The Salem Witch Trial: Rational Theories Beyond The Myth of This Case

December 1691, in the Boston area: the rural community of Salem Village is, in the midst of misfortune, a stone’s throw from Salem Town, an expanding port city, and whose freezing winter has less impact on the economy there. Indeed, the small rural village below the valley is suffering martyrdom.

Among the inhabitants are Titubaa slave sold in Barbados to the Reverend Samuel Parris, who officiates within the community. His Amerindian origins give him a dark complexion and special skills, including Betty Parris et Abigail Williams, the daughter and the niece of the reverend will pay the price: following having forced the slave to teach them the art of divination, they would have been seized with convulsions and hallucinations. The diagnosis of the doctors is without appeal: demonic possession.

It is in this setting, conducive to occult deviations and fear, that the story of a disproportionate witch hunt unfolds.
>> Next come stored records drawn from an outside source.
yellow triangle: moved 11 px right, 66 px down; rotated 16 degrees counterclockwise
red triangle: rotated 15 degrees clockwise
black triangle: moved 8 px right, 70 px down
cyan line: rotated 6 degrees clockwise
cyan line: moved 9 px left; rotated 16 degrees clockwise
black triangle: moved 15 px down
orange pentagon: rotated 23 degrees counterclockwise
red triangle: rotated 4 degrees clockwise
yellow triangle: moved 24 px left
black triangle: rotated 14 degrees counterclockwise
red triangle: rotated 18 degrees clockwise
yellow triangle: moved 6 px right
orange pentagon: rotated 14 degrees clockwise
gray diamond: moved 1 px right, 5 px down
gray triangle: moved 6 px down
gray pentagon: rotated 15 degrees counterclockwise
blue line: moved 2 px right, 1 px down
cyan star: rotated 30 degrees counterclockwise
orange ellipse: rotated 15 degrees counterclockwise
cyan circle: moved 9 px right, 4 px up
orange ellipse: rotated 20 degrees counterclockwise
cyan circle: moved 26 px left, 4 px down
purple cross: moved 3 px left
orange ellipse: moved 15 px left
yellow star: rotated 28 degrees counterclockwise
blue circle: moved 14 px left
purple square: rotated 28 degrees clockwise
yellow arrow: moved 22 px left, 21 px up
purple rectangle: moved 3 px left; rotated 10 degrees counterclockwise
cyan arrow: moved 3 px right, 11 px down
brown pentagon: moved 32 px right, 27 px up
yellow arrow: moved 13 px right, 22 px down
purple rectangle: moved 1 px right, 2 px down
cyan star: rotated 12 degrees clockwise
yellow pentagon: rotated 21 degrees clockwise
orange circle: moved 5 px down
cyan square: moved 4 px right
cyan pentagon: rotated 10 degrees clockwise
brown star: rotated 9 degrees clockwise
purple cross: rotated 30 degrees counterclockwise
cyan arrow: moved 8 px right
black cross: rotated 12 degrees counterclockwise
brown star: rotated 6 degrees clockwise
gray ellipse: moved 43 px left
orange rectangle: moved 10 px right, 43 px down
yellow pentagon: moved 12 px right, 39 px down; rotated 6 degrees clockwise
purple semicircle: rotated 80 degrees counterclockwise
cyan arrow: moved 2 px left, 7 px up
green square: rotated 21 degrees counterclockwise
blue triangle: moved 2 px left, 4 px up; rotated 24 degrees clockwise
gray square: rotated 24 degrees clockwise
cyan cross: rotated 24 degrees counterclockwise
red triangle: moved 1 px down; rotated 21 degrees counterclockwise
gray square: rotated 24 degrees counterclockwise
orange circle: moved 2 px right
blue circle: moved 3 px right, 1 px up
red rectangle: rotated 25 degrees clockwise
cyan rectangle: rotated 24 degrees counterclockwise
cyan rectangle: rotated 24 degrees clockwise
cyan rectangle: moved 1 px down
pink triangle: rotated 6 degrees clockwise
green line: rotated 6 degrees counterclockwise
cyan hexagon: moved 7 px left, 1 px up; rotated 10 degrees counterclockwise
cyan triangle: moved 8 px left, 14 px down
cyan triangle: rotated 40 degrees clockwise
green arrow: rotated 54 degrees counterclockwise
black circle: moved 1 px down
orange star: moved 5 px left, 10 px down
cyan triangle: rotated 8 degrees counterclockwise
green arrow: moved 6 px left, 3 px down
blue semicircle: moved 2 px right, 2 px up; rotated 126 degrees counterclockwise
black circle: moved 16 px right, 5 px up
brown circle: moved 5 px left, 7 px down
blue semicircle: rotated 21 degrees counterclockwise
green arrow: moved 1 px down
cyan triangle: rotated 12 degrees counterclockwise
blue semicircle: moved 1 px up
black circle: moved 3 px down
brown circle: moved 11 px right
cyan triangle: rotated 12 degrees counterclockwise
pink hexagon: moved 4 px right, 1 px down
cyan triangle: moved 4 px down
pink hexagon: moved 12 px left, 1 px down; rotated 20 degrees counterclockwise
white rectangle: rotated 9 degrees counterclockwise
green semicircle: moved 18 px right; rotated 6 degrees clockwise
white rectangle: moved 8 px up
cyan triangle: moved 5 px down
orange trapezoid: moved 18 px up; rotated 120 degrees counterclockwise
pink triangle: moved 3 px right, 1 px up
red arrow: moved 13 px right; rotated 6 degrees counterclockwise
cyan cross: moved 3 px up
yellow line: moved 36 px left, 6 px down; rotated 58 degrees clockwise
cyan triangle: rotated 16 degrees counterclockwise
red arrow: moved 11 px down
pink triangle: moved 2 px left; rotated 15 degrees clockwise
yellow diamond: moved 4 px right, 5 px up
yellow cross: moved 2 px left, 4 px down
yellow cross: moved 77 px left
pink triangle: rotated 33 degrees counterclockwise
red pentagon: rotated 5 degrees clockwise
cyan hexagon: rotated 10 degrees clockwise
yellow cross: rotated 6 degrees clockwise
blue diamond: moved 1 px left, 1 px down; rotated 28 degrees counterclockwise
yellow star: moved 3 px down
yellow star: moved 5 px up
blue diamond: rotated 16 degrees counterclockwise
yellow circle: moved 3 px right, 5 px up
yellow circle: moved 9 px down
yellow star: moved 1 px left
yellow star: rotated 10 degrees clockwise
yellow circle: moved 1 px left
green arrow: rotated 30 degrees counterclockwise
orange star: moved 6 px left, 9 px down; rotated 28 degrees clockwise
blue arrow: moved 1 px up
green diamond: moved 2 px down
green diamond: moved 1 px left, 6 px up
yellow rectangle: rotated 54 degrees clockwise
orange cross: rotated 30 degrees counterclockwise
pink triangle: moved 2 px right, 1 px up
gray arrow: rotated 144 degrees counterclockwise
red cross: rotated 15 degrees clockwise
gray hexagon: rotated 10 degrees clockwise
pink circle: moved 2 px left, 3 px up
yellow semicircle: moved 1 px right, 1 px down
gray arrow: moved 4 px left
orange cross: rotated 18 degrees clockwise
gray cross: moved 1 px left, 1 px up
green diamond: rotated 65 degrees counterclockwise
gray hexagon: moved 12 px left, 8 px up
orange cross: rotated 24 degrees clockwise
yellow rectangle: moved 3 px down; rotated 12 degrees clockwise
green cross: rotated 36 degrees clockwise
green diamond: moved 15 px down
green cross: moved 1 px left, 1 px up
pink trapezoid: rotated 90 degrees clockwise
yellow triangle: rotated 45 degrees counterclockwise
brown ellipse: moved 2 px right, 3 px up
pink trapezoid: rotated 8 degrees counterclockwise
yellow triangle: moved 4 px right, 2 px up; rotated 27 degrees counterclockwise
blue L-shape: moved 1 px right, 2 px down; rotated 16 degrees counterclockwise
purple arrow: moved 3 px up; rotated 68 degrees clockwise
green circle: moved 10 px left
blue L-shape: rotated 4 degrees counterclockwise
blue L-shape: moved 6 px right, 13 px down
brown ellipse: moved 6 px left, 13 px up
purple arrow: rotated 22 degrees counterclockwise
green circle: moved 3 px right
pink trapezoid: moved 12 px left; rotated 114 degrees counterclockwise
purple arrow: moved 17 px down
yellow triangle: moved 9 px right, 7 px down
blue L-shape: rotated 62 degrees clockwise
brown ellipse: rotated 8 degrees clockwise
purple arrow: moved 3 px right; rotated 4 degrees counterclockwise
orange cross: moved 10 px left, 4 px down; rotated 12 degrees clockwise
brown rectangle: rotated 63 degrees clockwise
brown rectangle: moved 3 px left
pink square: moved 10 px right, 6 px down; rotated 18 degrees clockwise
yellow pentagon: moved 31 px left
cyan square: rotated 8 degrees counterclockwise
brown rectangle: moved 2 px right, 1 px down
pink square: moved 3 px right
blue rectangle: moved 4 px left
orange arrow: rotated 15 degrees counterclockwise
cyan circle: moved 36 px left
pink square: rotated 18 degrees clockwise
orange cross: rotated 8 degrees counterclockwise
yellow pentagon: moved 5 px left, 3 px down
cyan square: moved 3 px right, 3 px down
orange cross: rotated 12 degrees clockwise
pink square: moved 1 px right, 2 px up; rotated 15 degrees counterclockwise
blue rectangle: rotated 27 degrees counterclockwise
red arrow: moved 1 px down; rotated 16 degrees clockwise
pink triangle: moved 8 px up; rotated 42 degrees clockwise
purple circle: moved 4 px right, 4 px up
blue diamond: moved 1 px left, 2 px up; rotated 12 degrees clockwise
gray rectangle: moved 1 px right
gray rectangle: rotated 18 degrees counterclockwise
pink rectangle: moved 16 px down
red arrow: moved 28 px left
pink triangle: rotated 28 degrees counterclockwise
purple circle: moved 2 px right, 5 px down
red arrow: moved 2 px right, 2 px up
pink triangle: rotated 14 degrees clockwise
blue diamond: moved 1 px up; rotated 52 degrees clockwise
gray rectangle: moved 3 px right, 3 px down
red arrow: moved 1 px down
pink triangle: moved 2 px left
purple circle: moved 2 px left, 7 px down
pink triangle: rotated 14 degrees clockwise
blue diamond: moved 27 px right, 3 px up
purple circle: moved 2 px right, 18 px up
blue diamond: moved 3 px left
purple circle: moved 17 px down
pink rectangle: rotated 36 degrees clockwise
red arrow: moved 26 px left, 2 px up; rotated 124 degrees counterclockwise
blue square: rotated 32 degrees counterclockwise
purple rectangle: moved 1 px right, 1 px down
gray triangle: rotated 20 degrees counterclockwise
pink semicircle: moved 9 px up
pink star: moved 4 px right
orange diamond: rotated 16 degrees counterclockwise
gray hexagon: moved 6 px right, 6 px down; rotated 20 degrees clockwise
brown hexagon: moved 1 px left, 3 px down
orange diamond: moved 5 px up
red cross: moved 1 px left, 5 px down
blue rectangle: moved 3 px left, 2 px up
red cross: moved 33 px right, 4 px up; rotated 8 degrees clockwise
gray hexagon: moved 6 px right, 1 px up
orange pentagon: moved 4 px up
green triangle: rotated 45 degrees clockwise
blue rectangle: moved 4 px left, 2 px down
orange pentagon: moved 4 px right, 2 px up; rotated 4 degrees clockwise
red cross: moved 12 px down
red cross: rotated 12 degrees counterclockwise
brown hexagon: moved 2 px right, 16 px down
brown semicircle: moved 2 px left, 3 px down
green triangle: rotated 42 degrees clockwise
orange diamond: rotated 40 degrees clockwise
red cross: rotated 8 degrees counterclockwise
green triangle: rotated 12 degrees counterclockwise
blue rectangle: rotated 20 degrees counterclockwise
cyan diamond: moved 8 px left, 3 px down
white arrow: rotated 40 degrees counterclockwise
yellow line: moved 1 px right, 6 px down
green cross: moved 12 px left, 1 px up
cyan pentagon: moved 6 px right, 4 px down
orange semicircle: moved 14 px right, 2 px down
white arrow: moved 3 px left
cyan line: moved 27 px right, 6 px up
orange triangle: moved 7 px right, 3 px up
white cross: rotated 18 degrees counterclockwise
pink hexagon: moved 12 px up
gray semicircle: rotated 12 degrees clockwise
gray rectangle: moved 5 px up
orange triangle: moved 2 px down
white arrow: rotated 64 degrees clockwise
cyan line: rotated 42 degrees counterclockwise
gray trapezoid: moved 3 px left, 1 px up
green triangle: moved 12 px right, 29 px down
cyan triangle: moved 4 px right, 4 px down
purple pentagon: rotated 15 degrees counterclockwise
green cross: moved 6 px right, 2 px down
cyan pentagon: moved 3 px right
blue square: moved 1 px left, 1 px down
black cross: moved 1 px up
A freezing winter, harvests that will be ruined even before the first buds appear, hunger that torments stomachs and minds struck by fear of an attack by Native American tribes… Everything is in place for the area to be transformed into an uncontrollable powder keg, and a receptacle for all fantasies.

What was the evidence to accuse Tituba, along with other Salem residents, of witchcraft? Can we rationally explain the manifestations of the demon? H-Hour lifts the veil on this incredible affair, which had more than twenty people executed.